Por fim complementa:
“A importância da Educação Popular foi minimizada. Com
isso, a base social de resistência ao poder das elites ficou enfraquecida. A
conscientização é fundamental para o processo de organização social. Empoderar
os mais empobrecidos é organizá-los e, para isso, todos precisamos de formação
política. “Ninguém luta contra forças que não entende; ninguém transforma o que
não conhece”, dizia Paulo Freire. (GADOTTI, 2016).
Parece-nos
claro o objetivo da aplicação da pedagogia liberal tecnicista, potencializada
pelas propostas de progressão continuada (leia-se: automática) e da “escola sem
partido” (leia-se: de partido único): a manutenção do “status quo” social. A
reprodução permanente da atual estrutura de classes e do sistema produtivo
capitalista. A reprodução de uma massa de mão de obra barata, produtiva e
mansa, facilmente manipulável. Incapaz de compreender o contexto em que se
insere socialmente e, portanto, indiferente à sua própria desgraça. A burguesia
industrial, financeira e agrária, que tomou o poder do país em 2016, e se
esforça para implementar essas políticas com a máxima urgência. Isto porque,
evidentemente, será a grande beneficiária do processo. A pergunta que não quer
calar, mas cuja resposta está implícita no texto é: o fracasso de nosso sistema
de ensino seria, na verdade, um projeto político?
Referências bibliográficas:
PIGNATO, Catarina; OSTETTI,
Vitória; MARIANI, Daniel. A evolução do
analfabetismo funcional no Brasil. Artigo Nexo Jornal. 2016. Disponível em:
https://www.nexojornal.com.br/grafico/2016/11/21/A-evolu%C3%A7%C3%A3o-do-analfabetismo-funcional-no-Brasil
SOUZA, Michel Aires. Por quê o Brasil possui um dos piores
índices de educação do mundo?. Artigo “site” Filosofonet. 2013. Disponível
em: https://filosofonet.wordpress.com/2013/01/09/por-que-o-brasil-tem-um-dos-piores-indices-de-educacao-no-mundo/
GADOTTI, Moacir.
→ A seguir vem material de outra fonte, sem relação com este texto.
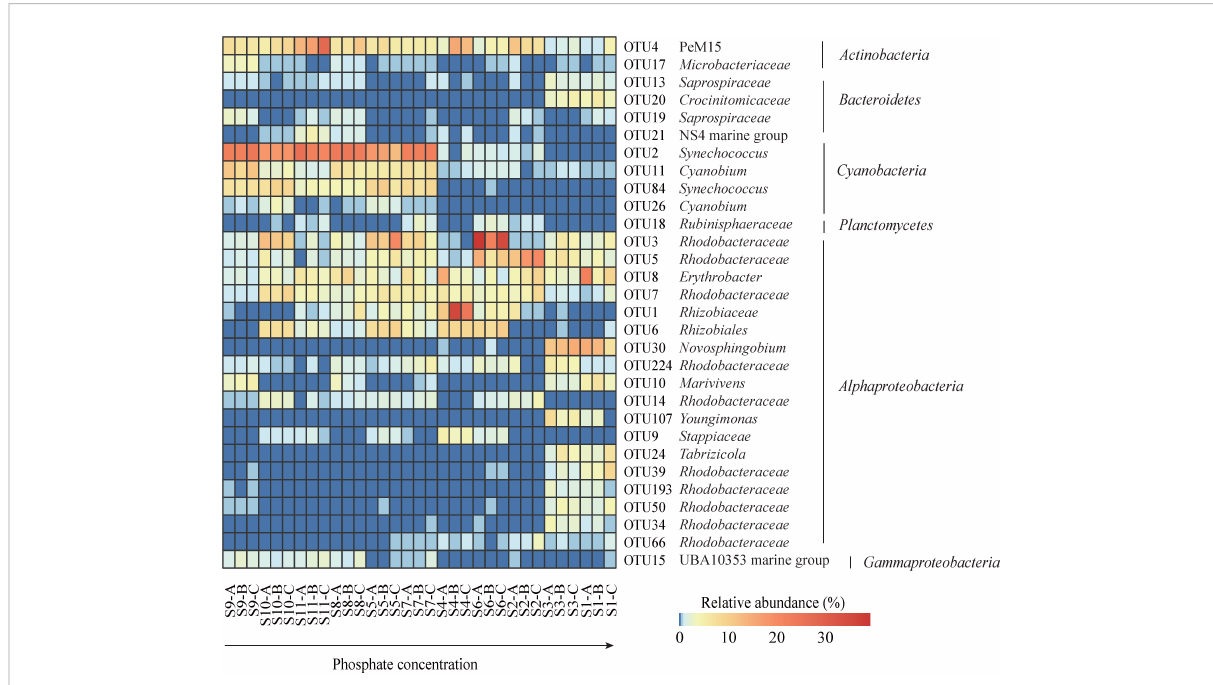
FIGURE 4 The distributions of the top 30 OTUs along the phosphate gradient in the Daya Bay.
A escola cidadã frente à escola sem partido.
Artigo “site” Instituto Paulo Freire. Set/2016. Disponível em: https://www.paulofreire.org/noticias/500-a-escola-cidada-frente-a-escola-sem-partido
VIER, Suzana. Progressão continuada alastra analfabetismo funcional em SP. Artigo
Revista Carta Capital, 06 de agosto 2017. Disponível em: https://www.cartacapital.com.br/sociedade/progressao-continuada-alastra-analfabetismo-funcional-em-sp-afirmam-professores
SANTA
CATARINA. Proposta Curricular : Uma Contribuição para a Escola Pública da
Pré-Escolar, 1o Grau, 2º Grau e Educação de Adultos. Florianópolis.
Secretaria de Estado da Educação/ Coordenadoria de Ensino, 1991.
TARGA,
Dante Carvalho. Filosofia, Educação e
Sociedade – Livro didático. Palhoça: UnisulVirtual, 2015.